Ted Wolcott, Shane Eleniak, and Eric Schmidt
By significantly reducing the cost per bit through advanced modulation and coding, subcarrier multiplexing technology promises higher capacities for single-wavelength and multiwavelength systems.
Escalating demand requires orders-of-magnitude increases in network capacity while simultaneously requiring reduced cost per bit-transmitted to support the new competitive business models rapidly being implemented. Traditional modulation systems over DWDM have proven their past effectiveness in long-haul transport, yet the exponential growth in data services is pushing the limits of metro and long-haul networks and demanding dramatic reductions in cost.
Optical channels are vast compared to other communication channels, and the rapid advances to date in DWDM technology have allowed current fiberoptic networks to use bandwidth-inefficient, but simple and inexpensive, on-off key (OOK) modulation to meet the relatively linear growth requirements of the last five years. This approach has allowed service providers to add more capacity by simply adding additional wavelengths. The situation is changing because of both the challenge and expense of building devices that operate at rates faster than 10 Gbit/s, and because of the complications of deploying and managing sophisticated C- and L-band DWDM systems.

_DATA PROVIDED:_
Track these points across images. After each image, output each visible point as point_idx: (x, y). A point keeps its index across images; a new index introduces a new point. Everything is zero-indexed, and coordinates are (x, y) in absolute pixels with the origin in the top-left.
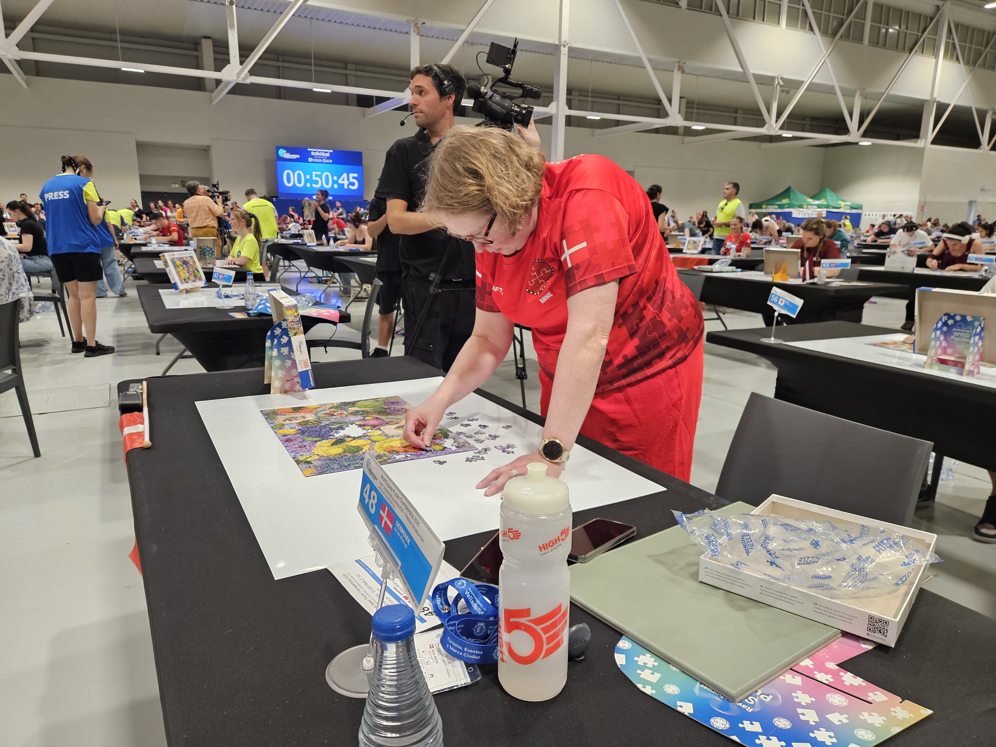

_EXERCISE GOAL:_ Could you reproduce, word for word, the stretch of the subcarrier multiplexing article from "Optical channels are" through "L-band DWDM systems."? The data above isn't needed for anything here.

_ANSWER BOX:_
Optical channels are vast compared to other communication channels, and the rapid advances to date in DWDM technology have allowed current fiberoptic networks to use bandwidth-inefficient, but simple and inexpensive, on-off key (OOK) modulation to meet the relatively linear growth requirements of the last five years. This approach has allowed service providers to add more capacity by simply adding additional wavelengths. The situation is changing because of both the challenge and expense of building devices that operate at rates faster than 10 Gbit/s, and because of the complications of deploying and managing sophisticated C- and L-band DWDM systems.